With student loan debt in the United States currently estimated to total $1.762 trillion, the price of higher education is quickly taking its toll on many households. Borrowers may be wondering if they need to consider their student loans when purchasing life insurance coverage. The answer to this depends on what type of loan the borrower has and who signed for it.
Many people believe that student loan debt is forgiven if the borrower passes away. However, this is not always the case. It depends on a few factors, including whether the loan was federal or private, and whether the borrower had a co-signer.
Federal student loans (without a co-signer) are the most straightforward case. By law, these loans are forgiven upon death or total disability, and family members or the estate are not responsible for paying them back. In this case, there is no need for any party involved to increase their life insurance coverage based on the loan.
On the other hand, private student loans may have different terms. Because private loans are issued through a private lender, the lender can dictate their own rules including the terms of death or disability. The best way to know for sure is to read the fine print.
If someone with unpaid private student loans and no co-signers were to pass away, their estate may have to repay the debt. A judge may order the sale of assets the borrower planned to leave to others (such as a house or car) to pay back the lender. In this situation, having an adequate amount of life insurance would help to eliminate this burden and leave those items to go to their original heirs.
Co-signing is when a parent or other adult agrees to be responsible for the loan should the borrower default. Co-signing is common for many different types of loans, including student loans.
For some federal loans, a co-signer must continue making payments even if the borrower passes away. This depends on the type of federal loan.
For private loans, the co-signer may have to continue making payments. The loan contract may also include an acceleration clause. This could mean the lender can make the balance of the loan due immediately if the borrower dies.

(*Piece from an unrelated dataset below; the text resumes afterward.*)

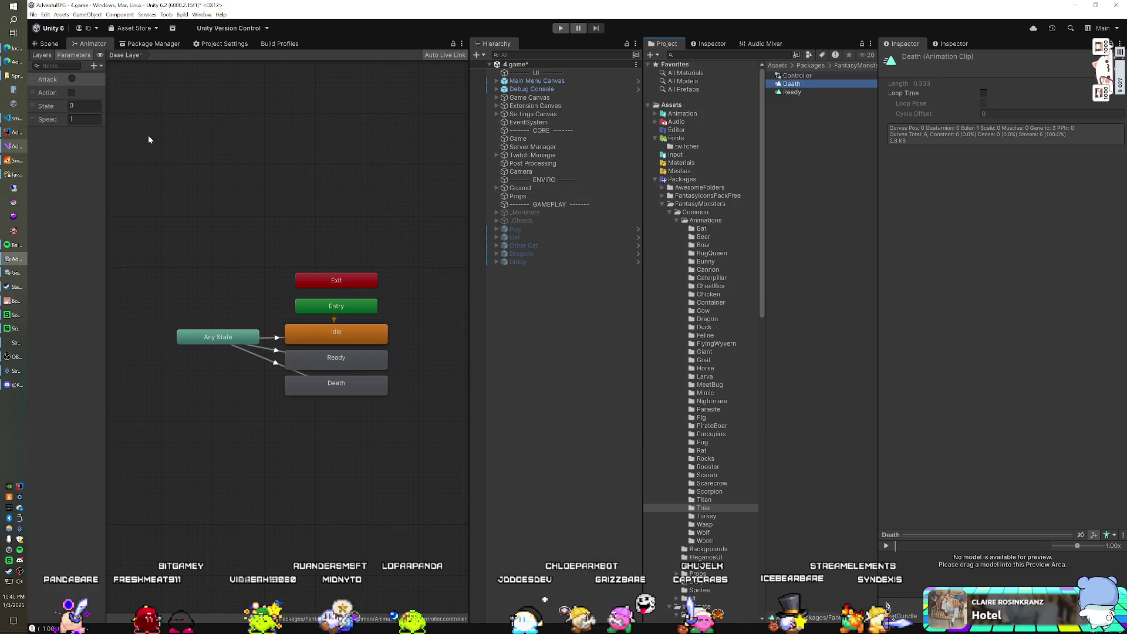
left_click(15, 146)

Like co-signers, spouses may also be on the hook for making payments after the borrower dies. This will largely depend on:
In some states, loans are considered shared or community property. Even if the surviving spouse did not co-sign, places with community property laws will require that they continue to make payments. This is another instance when having life insurance — and, thus, a death benefit — can help alleviate this burden.
Whether a borrower should take out life insurance or get additional coverage to potentially repay student loan debt depends on whether they had a co-signer, the type of loan, and what state they live in. Borrowers and co-signers should look carefully at their loan terms and decide whether they need additional life insurance coverage.